Data records
________________

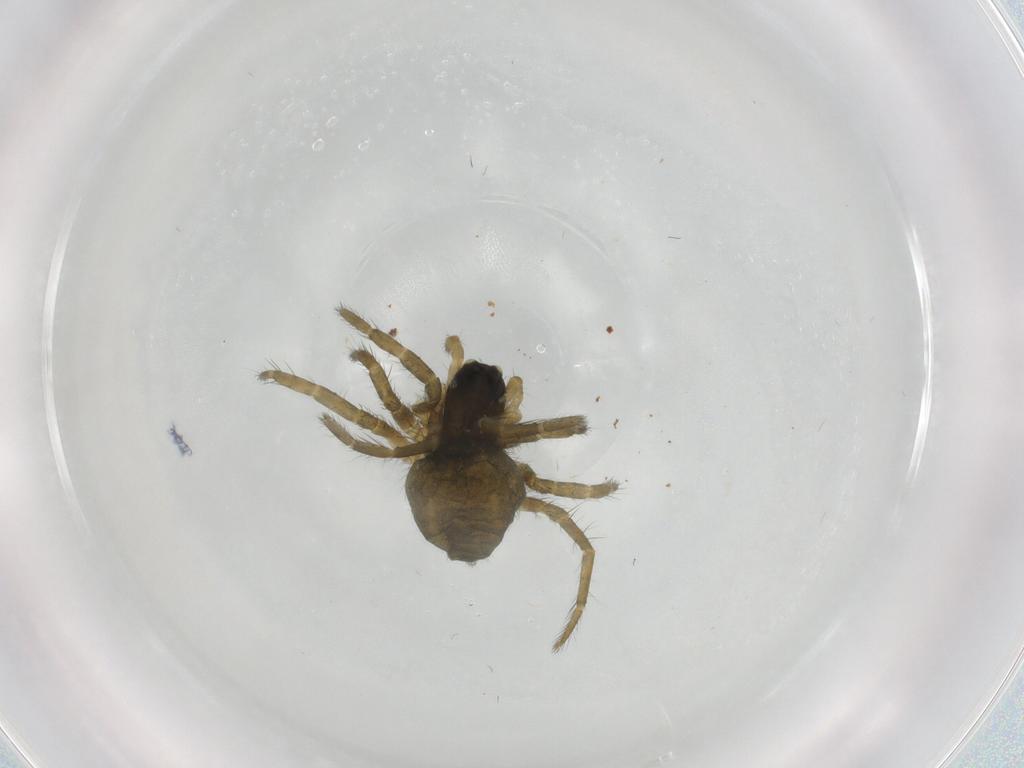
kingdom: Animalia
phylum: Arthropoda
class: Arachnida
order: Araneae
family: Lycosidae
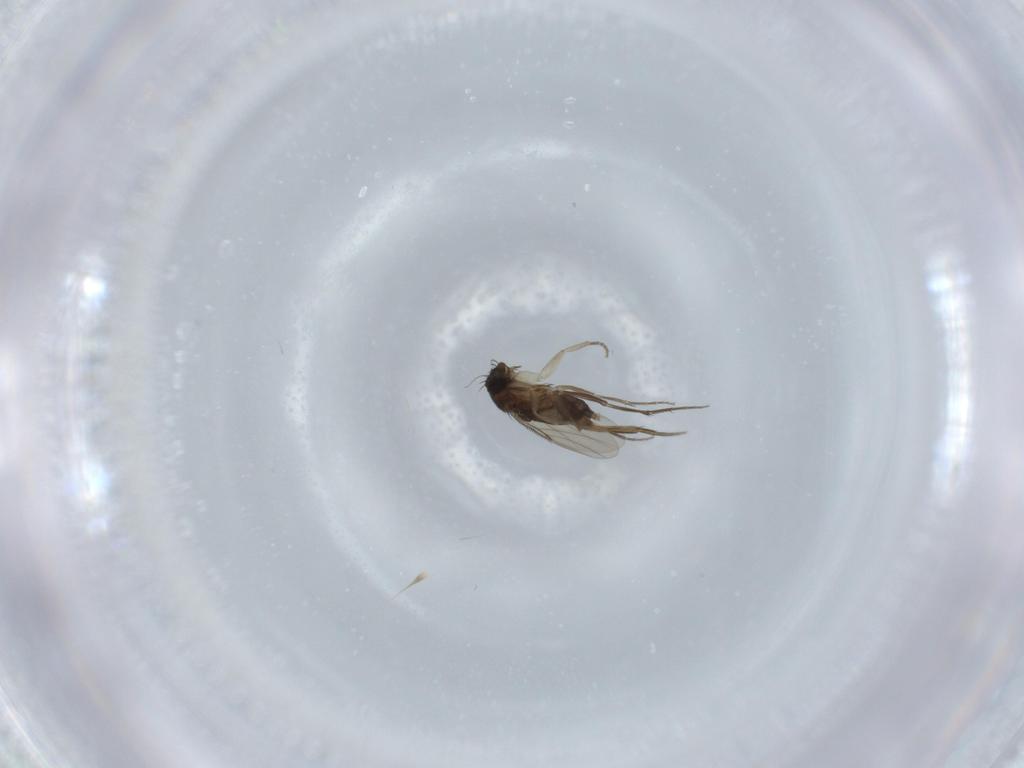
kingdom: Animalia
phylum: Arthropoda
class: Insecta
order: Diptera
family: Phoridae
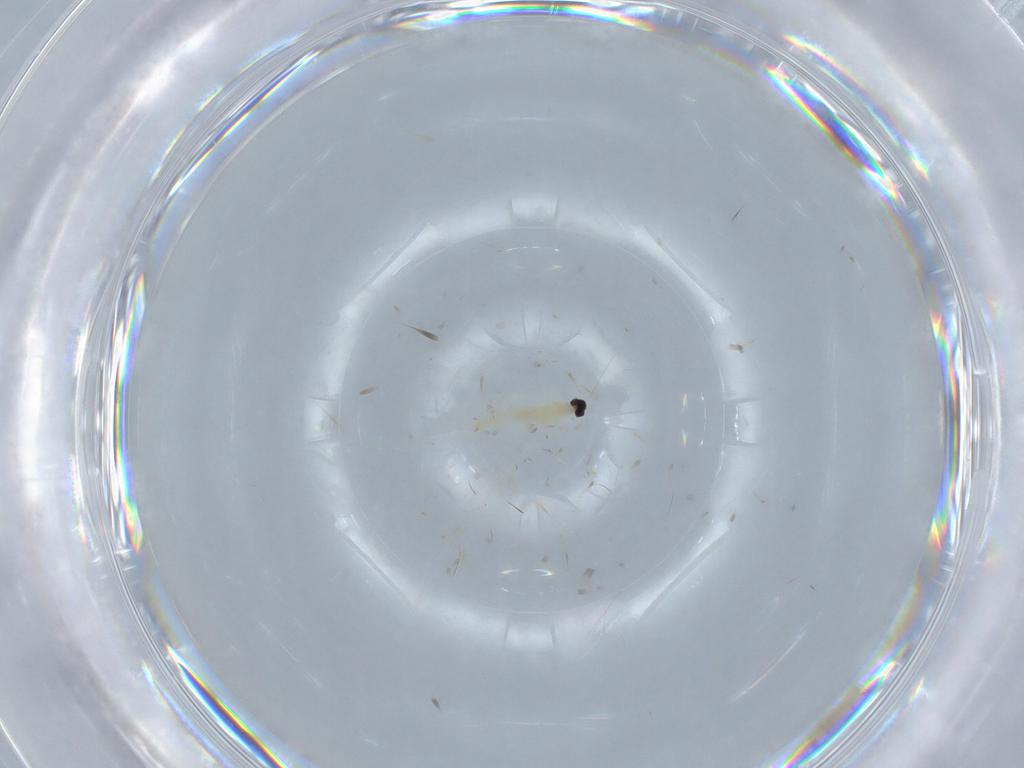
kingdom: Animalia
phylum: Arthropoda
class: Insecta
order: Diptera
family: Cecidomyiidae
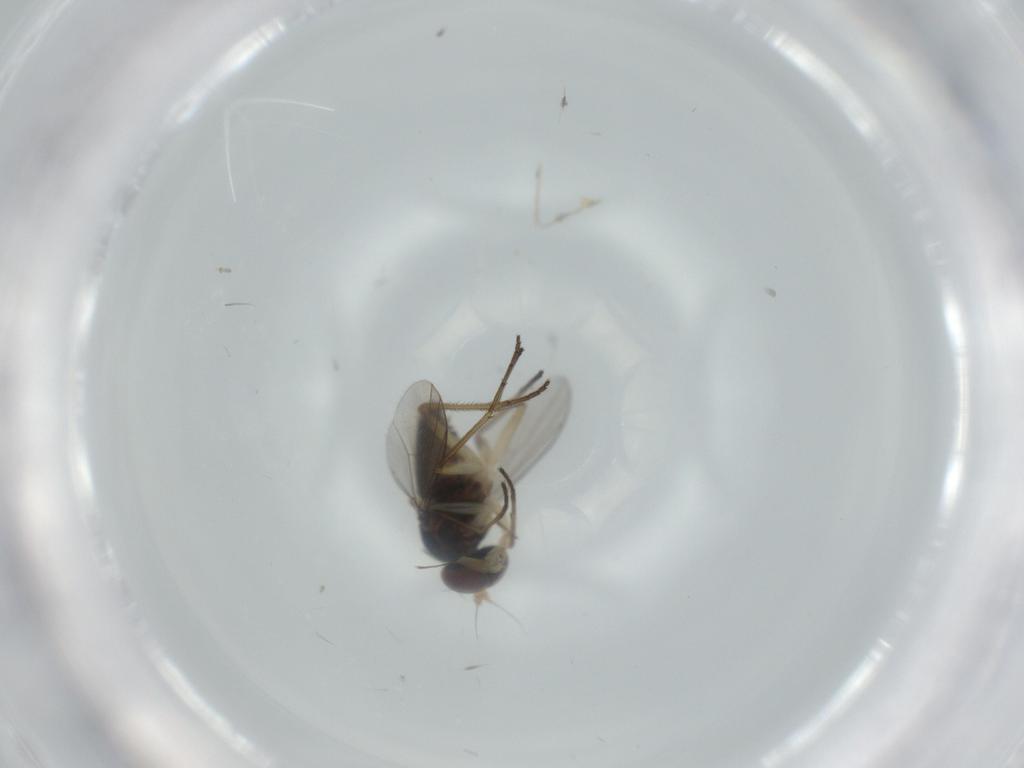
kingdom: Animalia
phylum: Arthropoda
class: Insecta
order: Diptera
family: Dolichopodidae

________________

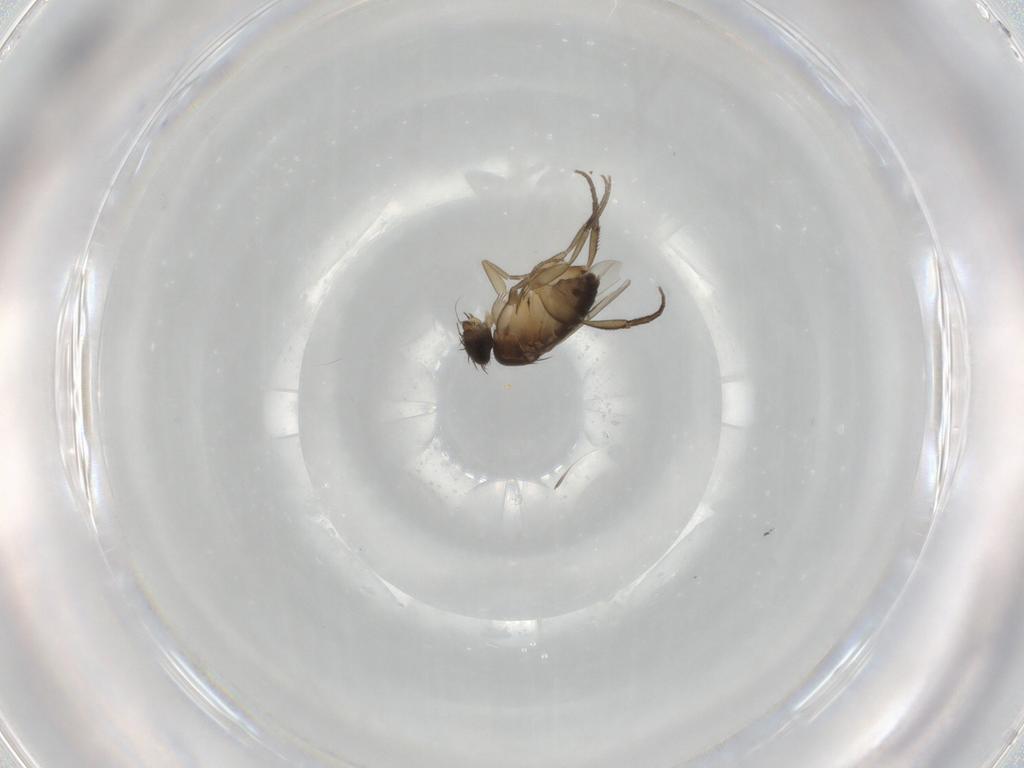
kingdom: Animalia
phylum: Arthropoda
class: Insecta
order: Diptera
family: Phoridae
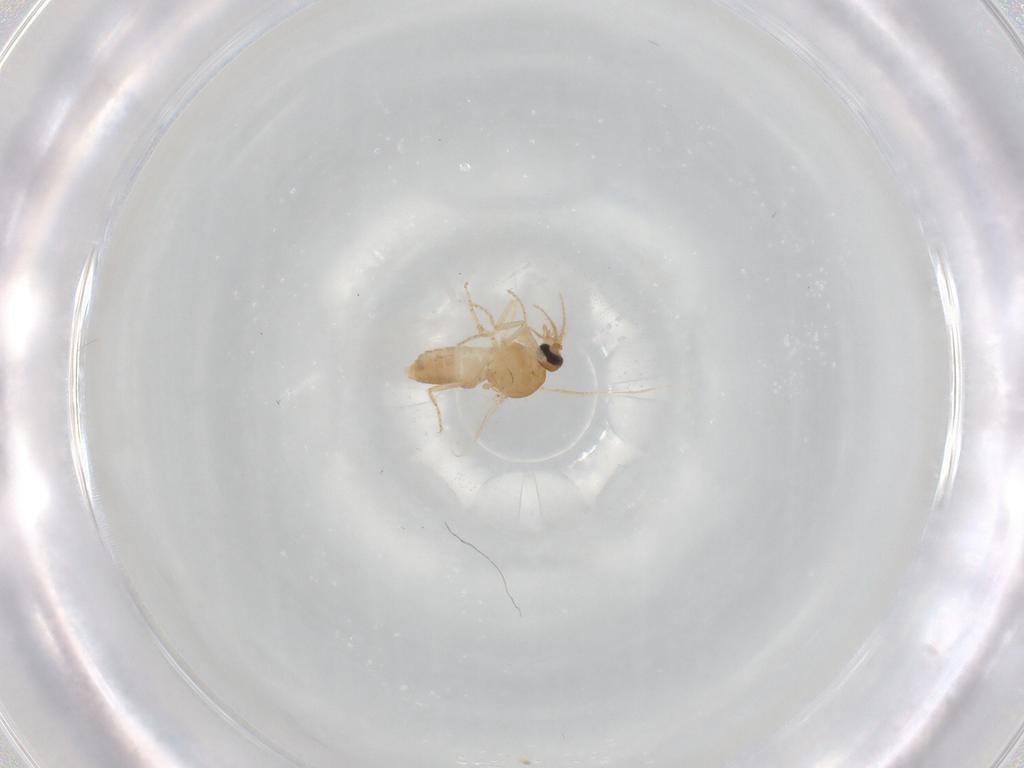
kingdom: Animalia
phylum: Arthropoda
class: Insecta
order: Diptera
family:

________________

CHALLENGE: Count the lines that contain the string "family", treating uppercase and lowercase as different. Reply with the number only.

RESPONSE FOR THIS EXERCISE: 6